__TASK DESCRIPTION__
Rewrite the stretch of the passage about trying a case from "Having been out" through "it, was fried.", putting "fifty miles" in place of "forty-eight miles".

* Begin TEXT BLOCK *

Being a man of limited skills, I aspire every day to simply maximum the return on my investment by working as hard as I can to maintain a level of performance that is not only professionally satisfying to me but also satisfactory to my employer. Having been married for close to two decades I readily understand the difference between my opinion and the opinion of certain others. One of them counts. The other one? The other one is mine. So far, so good.

One of the parts of my job that is equal parts exhilarating and nerve-wracking is trying cases. There are attorneys who seem to be on trial perpetually. I have friends of mine - professional acquaintances fits the relationship better I suppose - who try a dozen cases a year. Me? In the busiest twelve-month trial period I ever had I tried three. Granted that two of them were significant injury cases and the trials of each case took upwards of ten trial days (two weeks) to complete but nevertheless there were only three of them. I spend far more time not being on trial than I do being on trial.

I have spent the past week on trial, which marks the first case I have tried since I came back in from the cold a year ago May. While I did spend the better part of a week in September camped out on a case in Bergen County, that matter resolved in the middle of jury selection so no witnesses were called, no arguments were made and no verdict was needed. This past week has been an honest to goodness trial. After crawling through the process of jury selection from Tuesday afternoon through mid-morning Thursday, my adversary (who is a genuinely good man and an effective advocate for his clients as I hope I have been for mine) and I kicked it into high gear. From about 10:00 a.m. on Thursday through 4:00 p.m. on that very same day we opened to the jury and then put on our respective cases in their entirety. There are a couple of very big pieces of business to be taken care of on Tuesday (no trial on Friday or on Monday - the joy of trying a case in a one-judge vicinage) - namely our respective summations, the Judge's charge to the jury (instruction as to the governing law) and the jury's deliberations resulting in a verdict - but for the most part the heavy lifting is behind us.

Having been out of practice trying a case I had forgotten how tiring it is. It is mentally a very draining process. I came home each night this past week feeling completely worn out -as if I had walked the forty-eight miles that separate the Warren County Courthouse from my office at the end of every day as opposed to covering them in my car. Most nights when I arrived home, I felt too spent even to run, which is usually a part of my day-to-day. It was as if my little brain, which really seems puny when juxtaposed against the over-sized carrying case in which I cart it, was fried.

Yet it is nothing more or less than an occupational hazard. I knew the job when I elected to pursue it. I knew what I was getting myself into when I stood up in the jury assembly room in the Middlesex County Courthouse all those years ago and took my oath as an attorney. The job has not changed. I have perhaps. It has not.

I suppose I started thinking about all of this silliness when I first saw the story all over the news last week about a professional football player named Harrison (I do not know his first name and taking the time to look it up would imply caring enough to do so) who plays for the Pittsburgh Steelers threatening to retire in response to the NFL's directive imposing significant penalties against players who launch themselves at other players as if the former is a ballistic missile and the latter is a clapboard house on a test range in the Nevada desert. I had to chuckle at the thought of just how obtuse this particular member of the tribe of man has to be. Talk about just not getting it.

* End TEXT BLOCK *
* Begin DATASET ROWS *

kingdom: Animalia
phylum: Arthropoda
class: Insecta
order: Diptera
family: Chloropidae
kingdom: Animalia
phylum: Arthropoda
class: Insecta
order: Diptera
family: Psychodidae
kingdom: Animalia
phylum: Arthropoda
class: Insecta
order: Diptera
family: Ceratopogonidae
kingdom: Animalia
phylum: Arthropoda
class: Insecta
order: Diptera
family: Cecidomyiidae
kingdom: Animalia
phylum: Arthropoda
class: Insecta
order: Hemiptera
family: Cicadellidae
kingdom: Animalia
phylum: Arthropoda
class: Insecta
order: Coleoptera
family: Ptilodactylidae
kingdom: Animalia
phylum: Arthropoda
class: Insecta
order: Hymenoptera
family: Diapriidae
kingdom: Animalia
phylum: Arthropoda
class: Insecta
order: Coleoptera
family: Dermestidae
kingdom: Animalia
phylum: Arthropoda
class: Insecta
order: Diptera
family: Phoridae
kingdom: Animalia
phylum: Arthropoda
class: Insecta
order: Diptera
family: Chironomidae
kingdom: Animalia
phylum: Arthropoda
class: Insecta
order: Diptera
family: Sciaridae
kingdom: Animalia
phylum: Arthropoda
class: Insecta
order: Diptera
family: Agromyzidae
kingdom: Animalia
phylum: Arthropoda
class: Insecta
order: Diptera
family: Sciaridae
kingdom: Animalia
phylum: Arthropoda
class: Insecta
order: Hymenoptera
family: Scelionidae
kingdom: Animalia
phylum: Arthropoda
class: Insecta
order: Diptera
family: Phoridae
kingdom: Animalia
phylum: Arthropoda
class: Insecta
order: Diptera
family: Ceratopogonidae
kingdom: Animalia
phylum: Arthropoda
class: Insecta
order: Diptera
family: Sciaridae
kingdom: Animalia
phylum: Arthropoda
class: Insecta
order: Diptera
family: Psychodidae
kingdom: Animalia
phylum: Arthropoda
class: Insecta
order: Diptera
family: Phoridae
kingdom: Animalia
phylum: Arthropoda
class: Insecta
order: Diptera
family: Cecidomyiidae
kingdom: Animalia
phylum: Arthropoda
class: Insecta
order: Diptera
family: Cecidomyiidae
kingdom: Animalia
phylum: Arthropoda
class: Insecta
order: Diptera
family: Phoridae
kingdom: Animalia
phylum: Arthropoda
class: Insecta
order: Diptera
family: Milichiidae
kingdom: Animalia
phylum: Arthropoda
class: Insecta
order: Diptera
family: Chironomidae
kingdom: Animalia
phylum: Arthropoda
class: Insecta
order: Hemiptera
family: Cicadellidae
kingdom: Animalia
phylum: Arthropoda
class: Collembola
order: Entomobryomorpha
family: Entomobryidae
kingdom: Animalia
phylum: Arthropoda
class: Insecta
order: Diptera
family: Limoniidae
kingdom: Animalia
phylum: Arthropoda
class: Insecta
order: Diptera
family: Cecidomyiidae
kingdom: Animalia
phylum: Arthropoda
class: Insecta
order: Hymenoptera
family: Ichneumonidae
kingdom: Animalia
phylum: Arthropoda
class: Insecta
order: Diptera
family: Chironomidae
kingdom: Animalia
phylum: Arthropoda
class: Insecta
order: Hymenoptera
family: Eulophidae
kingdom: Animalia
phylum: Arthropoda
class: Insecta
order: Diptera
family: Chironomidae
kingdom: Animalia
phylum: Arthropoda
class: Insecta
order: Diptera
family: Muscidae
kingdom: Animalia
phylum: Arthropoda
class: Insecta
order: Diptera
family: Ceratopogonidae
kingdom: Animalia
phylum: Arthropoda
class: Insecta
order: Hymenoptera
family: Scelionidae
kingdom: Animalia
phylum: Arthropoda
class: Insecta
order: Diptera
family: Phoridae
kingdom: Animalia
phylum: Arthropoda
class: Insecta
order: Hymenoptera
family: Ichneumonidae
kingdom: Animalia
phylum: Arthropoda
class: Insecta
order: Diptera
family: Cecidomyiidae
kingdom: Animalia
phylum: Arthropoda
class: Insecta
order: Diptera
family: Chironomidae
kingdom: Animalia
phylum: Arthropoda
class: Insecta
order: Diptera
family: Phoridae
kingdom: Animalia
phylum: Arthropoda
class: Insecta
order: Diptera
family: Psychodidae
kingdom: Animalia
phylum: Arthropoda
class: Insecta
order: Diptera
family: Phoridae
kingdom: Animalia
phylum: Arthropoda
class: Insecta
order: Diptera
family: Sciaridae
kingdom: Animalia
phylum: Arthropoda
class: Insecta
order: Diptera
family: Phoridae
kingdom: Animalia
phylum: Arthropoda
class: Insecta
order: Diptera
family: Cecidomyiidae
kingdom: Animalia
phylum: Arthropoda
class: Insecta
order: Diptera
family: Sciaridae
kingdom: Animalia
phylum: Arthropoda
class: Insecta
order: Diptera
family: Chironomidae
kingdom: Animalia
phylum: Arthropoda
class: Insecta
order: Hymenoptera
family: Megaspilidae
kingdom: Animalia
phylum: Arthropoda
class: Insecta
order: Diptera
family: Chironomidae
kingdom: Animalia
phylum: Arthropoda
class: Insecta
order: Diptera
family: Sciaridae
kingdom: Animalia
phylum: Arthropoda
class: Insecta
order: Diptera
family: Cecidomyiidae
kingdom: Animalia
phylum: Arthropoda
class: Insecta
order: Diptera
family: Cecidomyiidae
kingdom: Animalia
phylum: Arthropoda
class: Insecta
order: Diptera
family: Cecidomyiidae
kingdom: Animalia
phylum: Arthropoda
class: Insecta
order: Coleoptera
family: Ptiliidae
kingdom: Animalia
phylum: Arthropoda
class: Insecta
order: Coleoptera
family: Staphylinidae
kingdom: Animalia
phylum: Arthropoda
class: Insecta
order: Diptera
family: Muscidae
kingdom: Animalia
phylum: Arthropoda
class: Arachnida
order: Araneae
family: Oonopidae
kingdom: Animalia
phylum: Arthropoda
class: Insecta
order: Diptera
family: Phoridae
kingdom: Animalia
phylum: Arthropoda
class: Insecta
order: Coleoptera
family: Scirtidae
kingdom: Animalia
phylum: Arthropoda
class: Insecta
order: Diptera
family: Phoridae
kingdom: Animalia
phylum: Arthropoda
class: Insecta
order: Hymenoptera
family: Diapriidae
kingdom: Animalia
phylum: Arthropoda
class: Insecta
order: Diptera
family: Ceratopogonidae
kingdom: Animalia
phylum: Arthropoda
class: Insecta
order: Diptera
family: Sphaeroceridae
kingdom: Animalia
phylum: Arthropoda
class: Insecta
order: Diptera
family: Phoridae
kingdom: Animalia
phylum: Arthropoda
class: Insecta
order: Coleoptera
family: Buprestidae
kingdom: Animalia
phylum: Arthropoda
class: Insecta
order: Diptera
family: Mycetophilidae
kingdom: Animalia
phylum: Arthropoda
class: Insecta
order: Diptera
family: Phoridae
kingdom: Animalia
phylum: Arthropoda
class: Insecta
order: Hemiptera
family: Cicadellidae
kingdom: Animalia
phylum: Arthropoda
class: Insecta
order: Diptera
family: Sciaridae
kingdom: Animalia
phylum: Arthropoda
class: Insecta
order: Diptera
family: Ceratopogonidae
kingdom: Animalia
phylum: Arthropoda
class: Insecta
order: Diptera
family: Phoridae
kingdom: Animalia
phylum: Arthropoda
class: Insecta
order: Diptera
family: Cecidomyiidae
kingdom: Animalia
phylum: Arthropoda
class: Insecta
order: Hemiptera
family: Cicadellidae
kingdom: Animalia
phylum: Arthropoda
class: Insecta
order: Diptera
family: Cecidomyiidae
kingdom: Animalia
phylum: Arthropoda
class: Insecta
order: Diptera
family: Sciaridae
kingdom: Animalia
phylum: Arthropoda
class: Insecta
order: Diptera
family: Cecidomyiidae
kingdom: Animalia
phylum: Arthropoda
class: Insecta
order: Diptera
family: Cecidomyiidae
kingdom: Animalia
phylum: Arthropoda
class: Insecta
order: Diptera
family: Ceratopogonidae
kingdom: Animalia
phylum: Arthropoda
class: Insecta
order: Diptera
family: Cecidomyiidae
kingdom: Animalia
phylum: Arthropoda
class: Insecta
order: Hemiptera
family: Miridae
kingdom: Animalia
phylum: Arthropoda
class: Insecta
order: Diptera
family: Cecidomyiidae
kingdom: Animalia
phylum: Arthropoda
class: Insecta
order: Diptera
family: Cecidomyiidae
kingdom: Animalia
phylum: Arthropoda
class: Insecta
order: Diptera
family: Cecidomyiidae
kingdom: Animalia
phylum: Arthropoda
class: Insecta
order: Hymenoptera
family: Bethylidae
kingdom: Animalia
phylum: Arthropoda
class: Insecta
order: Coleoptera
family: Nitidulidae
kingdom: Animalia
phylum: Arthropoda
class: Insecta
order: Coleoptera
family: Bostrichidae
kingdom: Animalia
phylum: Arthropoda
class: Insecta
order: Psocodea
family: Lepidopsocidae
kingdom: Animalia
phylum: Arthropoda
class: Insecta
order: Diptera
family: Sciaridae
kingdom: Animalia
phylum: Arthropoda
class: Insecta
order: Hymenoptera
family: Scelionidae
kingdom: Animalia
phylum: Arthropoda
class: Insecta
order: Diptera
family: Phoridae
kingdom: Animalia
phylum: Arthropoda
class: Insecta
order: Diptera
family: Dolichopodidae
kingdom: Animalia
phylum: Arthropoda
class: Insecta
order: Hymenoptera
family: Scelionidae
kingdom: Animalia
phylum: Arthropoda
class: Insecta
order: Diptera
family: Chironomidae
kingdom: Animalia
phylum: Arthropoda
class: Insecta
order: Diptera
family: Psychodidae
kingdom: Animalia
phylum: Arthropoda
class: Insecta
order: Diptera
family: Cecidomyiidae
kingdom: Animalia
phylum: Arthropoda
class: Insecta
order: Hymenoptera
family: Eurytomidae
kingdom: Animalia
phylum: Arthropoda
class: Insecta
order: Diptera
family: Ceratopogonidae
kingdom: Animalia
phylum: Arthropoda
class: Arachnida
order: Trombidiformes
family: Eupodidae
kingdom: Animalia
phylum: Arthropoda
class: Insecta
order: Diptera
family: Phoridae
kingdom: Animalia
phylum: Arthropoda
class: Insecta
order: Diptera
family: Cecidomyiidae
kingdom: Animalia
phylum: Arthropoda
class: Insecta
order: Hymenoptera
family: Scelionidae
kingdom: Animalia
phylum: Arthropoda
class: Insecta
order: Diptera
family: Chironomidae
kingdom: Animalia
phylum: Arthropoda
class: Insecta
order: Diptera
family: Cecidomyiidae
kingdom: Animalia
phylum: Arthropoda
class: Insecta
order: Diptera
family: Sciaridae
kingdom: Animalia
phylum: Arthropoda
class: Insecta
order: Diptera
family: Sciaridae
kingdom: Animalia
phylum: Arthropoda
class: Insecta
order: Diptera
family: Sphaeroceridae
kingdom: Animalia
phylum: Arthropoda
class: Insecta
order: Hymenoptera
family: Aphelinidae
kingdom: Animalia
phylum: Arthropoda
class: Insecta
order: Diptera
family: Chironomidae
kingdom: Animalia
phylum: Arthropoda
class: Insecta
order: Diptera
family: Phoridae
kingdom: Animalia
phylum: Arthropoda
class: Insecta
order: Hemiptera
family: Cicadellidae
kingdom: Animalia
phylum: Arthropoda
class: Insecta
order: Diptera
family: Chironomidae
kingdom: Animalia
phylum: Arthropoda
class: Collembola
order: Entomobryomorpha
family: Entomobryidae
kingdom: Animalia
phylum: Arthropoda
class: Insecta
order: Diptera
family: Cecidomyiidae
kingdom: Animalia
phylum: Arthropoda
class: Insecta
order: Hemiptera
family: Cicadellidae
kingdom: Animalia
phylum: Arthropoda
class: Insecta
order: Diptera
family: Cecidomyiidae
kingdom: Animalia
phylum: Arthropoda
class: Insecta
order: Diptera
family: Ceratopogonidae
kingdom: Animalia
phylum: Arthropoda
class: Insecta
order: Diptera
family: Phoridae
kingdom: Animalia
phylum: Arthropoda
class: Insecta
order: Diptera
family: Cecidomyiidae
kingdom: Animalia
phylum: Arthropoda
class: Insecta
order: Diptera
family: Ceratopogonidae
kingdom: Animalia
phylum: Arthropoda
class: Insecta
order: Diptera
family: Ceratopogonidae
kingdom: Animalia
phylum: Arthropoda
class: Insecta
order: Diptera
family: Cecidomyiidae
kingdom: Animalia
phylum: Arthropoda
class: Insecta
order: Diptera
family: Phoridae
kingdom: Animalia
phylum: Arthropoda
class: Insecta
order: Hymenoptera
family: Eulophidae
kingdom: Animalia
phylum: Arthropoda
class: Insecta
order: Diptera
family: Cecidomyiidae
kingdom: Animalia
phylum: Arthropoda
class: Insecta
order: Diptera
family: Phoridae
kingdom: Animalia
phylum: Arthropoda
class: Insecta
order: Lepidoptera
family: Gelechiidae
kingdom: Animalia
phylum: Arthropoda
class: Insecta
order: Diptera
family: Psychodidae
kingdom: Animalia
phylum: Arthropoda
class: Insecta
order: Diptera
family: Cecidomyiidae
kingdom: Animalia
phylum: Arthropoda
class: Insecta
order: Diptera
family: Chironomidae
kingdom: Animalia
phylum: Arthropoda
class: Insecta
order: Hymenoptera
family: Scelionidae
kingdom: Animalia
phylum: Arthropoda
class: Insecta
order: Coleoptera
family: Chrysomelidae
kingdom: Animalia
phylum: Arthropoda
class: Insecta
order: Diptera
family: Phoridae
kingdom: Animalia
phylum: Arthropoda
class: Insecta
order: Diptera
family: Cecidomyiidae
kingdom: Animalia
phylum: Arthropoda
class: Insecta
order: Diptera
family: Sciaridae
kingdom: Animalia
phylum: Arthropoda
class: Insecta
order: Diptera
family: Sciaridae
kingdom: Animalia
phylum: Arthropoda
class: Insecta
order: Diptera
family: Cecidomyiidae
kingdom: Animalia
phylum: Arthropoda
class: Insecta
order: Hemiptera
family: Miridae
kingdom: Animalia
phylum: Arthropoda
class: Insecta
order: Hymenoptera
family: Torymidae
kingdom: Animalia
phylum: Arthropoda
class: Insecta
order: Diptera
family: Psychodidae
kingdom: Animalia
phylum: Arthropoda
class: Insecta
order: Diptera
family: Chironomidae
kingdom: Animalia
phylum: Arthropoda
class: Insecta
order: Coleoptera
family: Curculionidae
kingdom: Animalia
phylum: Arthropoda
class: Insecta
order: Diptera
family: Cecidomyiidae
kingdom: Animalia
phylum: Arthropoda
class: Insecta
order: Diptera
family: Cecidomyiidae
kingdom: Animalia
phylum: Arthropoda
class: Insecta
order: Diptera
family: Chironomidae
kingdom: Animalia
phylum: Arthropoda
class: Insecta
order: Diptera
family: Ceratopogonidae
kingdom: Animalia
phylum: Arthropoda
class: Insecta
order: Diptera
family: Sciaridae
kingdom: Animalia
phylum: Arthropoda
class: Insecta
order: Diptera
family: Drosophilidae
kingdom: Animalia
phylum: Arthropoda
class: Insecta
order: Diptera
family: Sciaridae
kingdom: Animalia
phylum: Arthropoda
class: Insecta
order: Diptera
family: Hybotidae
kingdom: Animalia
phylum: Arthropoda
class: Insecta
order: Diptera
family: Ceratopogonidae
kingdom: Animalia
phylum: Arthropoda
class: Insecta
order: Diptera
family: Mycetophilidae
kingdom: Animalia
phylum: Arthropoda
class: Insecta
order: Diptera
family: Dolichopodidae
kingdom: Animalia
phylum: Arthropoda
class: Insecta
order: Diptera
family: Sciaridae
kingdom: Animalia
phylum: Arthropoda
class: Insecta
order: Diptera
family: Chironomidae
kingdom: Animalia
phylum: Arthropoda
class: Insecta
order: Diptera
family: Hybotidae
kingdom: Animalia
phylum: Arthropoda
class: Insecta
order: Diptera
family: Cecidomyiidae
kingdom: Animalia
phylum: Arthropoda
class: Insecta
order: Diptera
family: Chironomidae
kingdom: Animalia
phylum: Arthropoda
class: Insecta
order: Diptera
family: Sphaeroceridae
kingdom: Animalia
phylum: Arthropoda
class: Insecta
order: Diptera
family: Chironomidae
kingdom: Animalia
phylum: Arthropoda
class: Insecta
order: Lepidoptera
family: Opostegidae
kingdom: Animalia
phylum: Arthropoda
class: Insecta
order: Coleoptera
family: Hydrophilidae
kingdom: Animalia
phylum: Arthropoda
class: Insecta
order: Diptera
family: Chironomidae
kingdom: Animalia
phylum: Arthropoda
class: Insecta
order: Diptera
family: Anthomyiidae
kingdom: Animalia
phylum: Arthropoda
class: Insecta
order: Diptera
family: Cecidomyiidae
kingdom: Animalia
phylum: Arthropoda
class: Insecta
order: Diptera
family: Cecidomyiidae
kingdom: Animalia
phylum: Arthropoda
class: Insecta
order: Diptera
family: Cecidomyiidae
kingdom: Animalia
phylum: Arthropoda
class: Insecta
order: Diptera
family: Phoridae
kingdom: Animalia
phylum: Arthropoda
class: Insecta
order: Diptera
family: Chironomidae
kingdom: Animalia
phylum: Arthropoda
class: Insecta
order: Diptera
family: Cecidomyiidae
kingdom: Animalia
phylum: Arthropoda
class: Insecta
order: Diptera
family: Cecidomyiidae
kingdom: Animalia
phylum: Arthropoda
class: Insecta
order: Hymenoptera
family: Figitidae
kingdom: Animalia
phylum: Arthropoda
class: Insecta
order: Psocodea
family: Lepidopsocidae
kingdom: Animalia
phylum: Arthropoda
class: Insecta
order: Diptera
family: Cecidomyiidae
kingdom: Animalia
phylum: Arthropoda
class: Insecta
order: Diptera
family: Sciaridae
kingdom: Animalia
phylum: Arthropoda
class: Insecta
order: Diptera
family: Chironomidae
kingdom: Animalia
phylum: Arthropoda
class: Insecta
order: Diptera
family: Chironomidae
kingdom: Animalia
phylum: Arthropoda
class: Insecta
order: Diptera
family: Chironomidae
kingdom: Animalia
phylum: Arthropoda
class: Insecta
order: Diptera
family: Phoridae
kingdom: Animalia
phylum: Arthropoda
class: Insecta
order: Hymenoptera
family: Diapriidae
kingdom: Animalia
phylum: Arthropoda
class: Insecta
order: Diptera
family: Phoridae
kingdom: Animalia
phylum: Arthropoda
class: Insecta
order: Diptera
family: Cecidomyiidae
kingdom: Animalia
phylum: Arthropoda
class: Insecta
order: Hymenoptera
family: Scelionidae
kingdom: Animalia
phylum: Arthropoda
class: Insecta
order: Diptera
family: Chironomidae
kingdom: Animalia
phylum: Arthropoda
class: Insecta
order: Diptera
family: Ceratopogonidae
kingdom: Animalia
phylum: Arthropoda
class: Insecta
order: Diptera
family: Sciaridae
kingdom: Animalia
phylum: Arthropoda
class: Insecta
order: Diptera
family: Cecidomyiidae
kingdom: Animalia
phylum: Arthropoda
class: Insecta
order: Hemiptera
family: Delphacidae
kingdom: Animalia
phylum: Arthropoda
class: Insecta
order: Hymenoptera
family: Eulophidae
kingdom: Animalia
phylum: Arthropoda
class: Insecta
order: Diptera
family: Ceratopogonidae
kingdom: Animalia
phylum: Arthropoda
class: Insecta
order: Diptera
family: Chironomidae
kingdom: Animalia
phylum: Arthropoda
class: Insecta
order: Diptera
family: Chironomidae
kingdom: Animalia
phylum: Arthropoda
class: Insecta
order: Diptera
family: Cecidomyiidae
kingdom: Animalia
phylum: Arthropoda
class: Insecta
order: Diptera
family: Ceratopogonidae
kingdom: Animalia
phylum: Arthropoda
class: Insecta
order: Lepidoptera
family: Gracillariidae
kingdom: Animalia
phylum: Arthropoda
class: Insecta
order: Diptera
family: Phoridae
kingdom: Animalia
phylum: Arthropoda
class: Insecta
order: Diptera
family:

* End DATASET ROWS *

__RESULT__
Having been out of practice trying a case I had forgotten how tiring it is. It is mentally a very draining process. I came home each night this past week feeling completely worn out -as if I had walked the fifty miles that separate the Warren County Courthouse from my office at the end of every day as opposed to covering them in my car. Most nights when I arrived home, I felt too spent even to run, which is usually a part of my day-to-day. It was as if my little brain, which really seems puny when juxtaposed against the over-sized carrying case in which I cart it, was fried.